It puzzled a reader to see Richard Pryor referred to as “Mr. Pryor” in the obituary that ran on Page One of The Sun. His perplexity is understandable, because The Sun, like most newspapers that follow Associated Press style, does not give courtesy titles — Mr., Ms., Mrs., Miss, military ranks, clerical titles, etc. — on second and subsequent reference.
The major exception we make, and it is a common one, is in obituaries, out of respect for the dead. That holds for obituaries that run outside the obituary page. We “mistered” Dennis Weaver, Darrin McGavin and Don Knotts in the news section during the past few weeks.
The matter of courtesy titles has a tangled history. The Sun used them for years, but The Evening Sun scorned them. A unified house style promulgated in 1991 retained courtesy titles, but that decision was reversed in 1996 — with obituaries and direct quotations excepted.
The major arguments for and against courtesy titles are simple to articulate. Advocates of courtesy titles say that they give a respect, dignity and gravity to the text. Opponents say that they look stuffy and dated in a culture that is increasingly informal.
The minor arguments get more complicated.
Even some opponents of the use of courtesy titles feel uneasy about referring to Sister Maria Celeste Gamba as “Gamba” or an 84-year-old grandmother as “Smith.” And how to differentiate between people who share a surname? The Associated Press style was to use courtesy titles only to identify a woman who uses her husband’s surname, which was widely found to be unsatisfactory. And further, people do still use courtesy titles.
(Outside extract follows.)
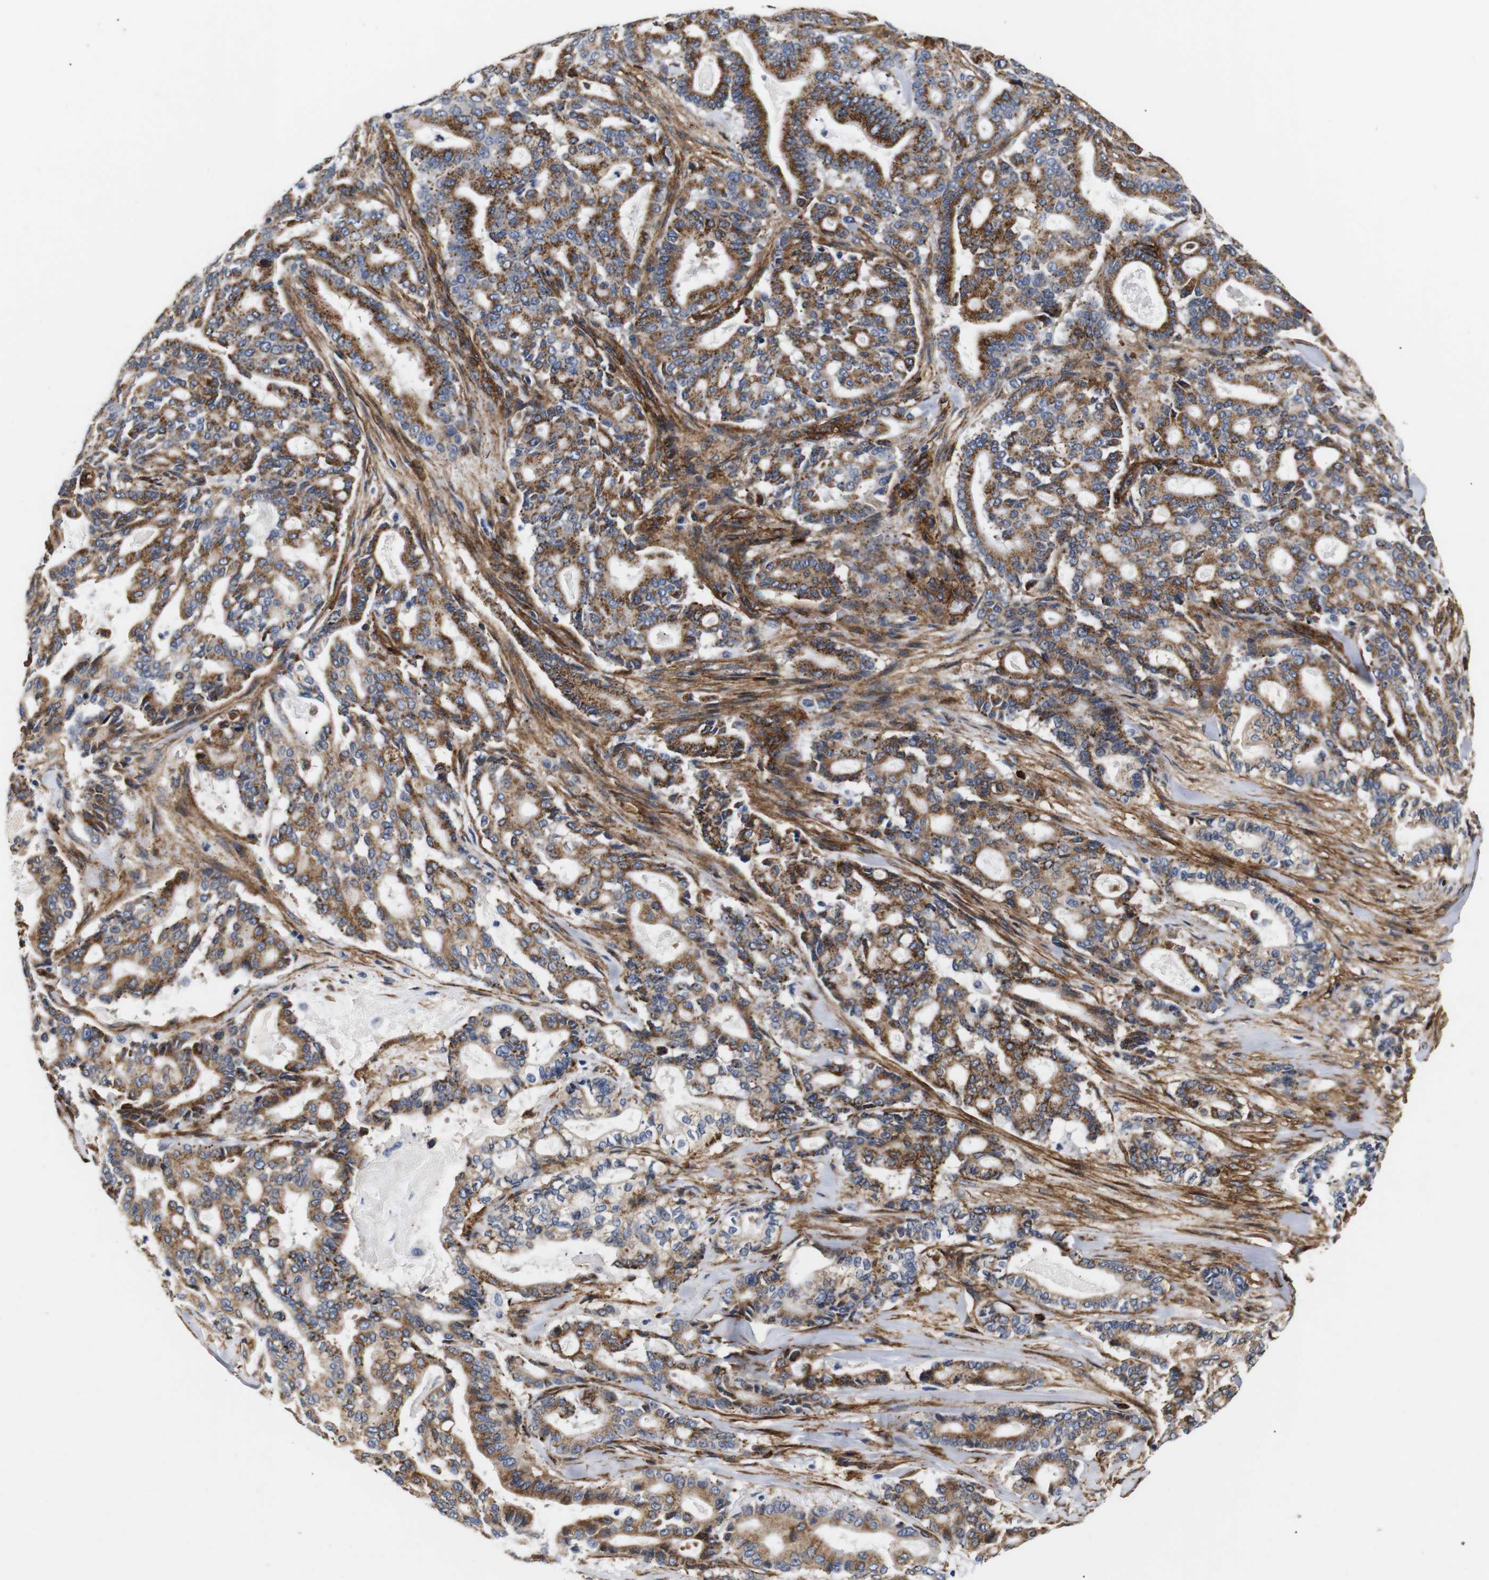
{"staining": {"intensity": "moderate", "quantity": ">75%", "location": "cytoplasmic/membranous"}, "tissue": "pancreatic cancer", "cell_type": "Tumor cells", "image_type": "cancer", "snomed": [{"axis": "morphology", "description": "Adenocarcinoma, NOS"}, {"axis": "topography", "description": "Pancreas"}], "caption": "Moderate cytoplasmic/membranous protein positivity is identified in about >75% of tumor cells in pancreatic adenocarcinoma. (DAB IHC with brightfield microscopy, high magnification).", "gene": "CAV2", "patient": {"sex": "male", "age": 63}}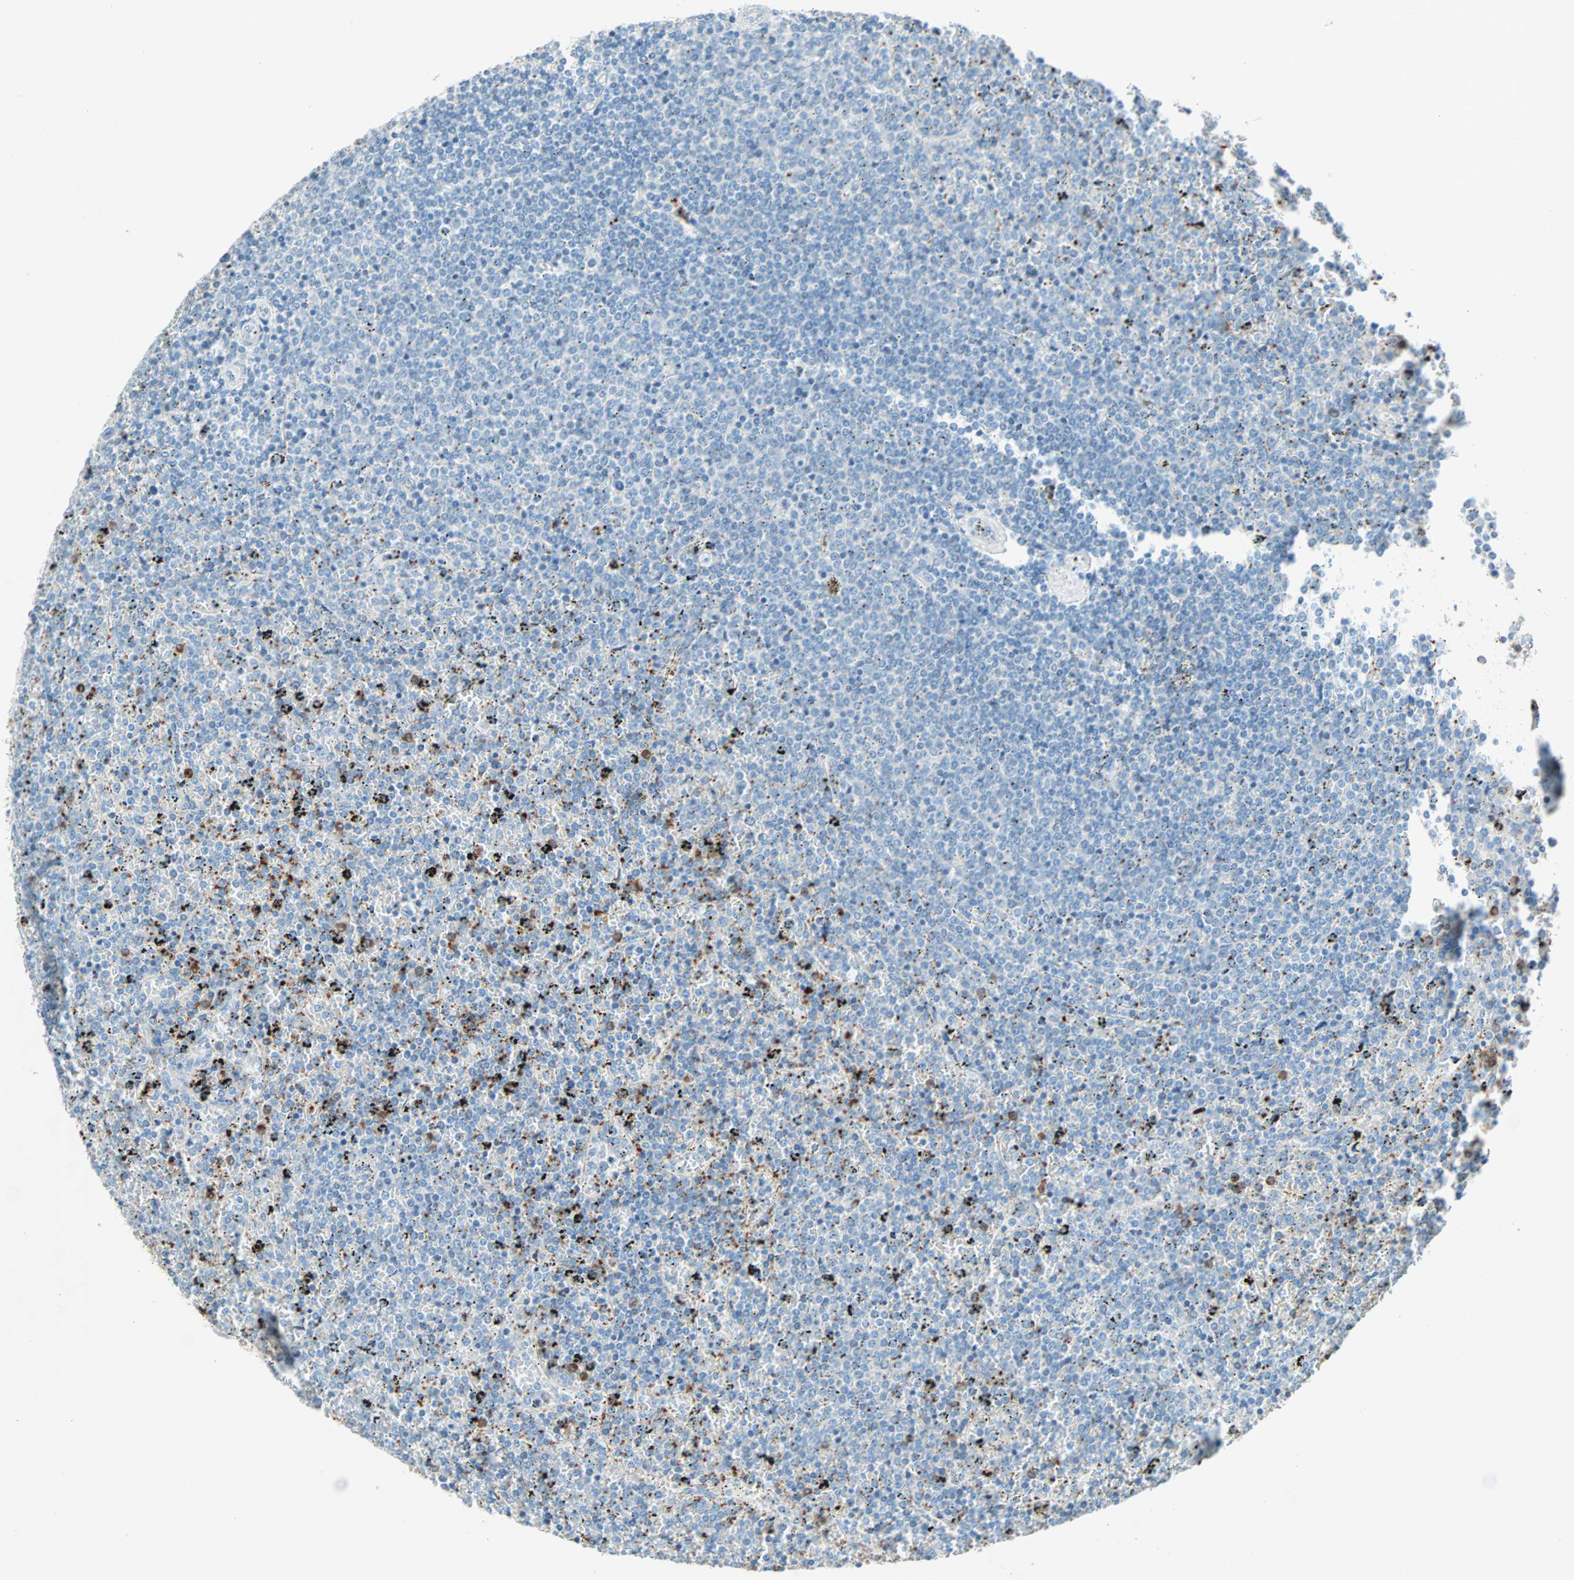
{"staining": {"intensity": "strong", "quantity": "<25%", "location": "cytoplasmic/membranous"}, "tissue": "lymphoma", "cell_type": "Tumor cells", "image_type": "cancer", "snomed": [{"axis": "morphology", "description": "Malignant lymphoma, non-Hodgkin's type, Low grade"}, {"axis": "topography", "description": "Spleen"}], "caption": "IHC of human low-grade malignant lymphoma, non-Hodgkin's type reveals medium levels of strong cytoplasmic/membranous expression in approximately <25% of tumor cells. The staining was performed using DAB (3,3'-diaminobenzidine), with brown indicating positive protein expression. Nuclei are stained blue with hematoxylin.", "gene": "LY6G6F", "patient": {"sex": "female", "age": 77}}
There are academics who have “Dr.” printed with their names on credit cards. (I did, however, know a teacher in graduate school who insisted on being addressed as “Professor.” “Doctor,” he explained, was a title for people whose job was to probe into other people’s orifices.)
Proponents of courtesy titles have no easier time of it. It is simple enough to dismiss the titles for historical figures — no “Mr. Caesar” — but at what point does a deceased notable become historical? Titles look odd in many columns and light features. And there are the felons. The Sun did not use courtesy titles for notorious criminals, which led to endless exegetical discussions. Use the title of someone charged with a crime until he is convicted; then withhold it. Does he get it back after he has completed his sentence and is off probation? What is a serious crime, anyhow?
As much trouble as they were — copy editors had to insert them laboriously in wire service articles — I regret their loss. They established a tone of respect for our subjects, particularly African-Americans, who were denied courtesy titles in American newspapers for decades. But I concede that they can look stuffy and that no reversal of the preference for the casual in American society seems imminent.
But for the dead there remains a degree of dignity.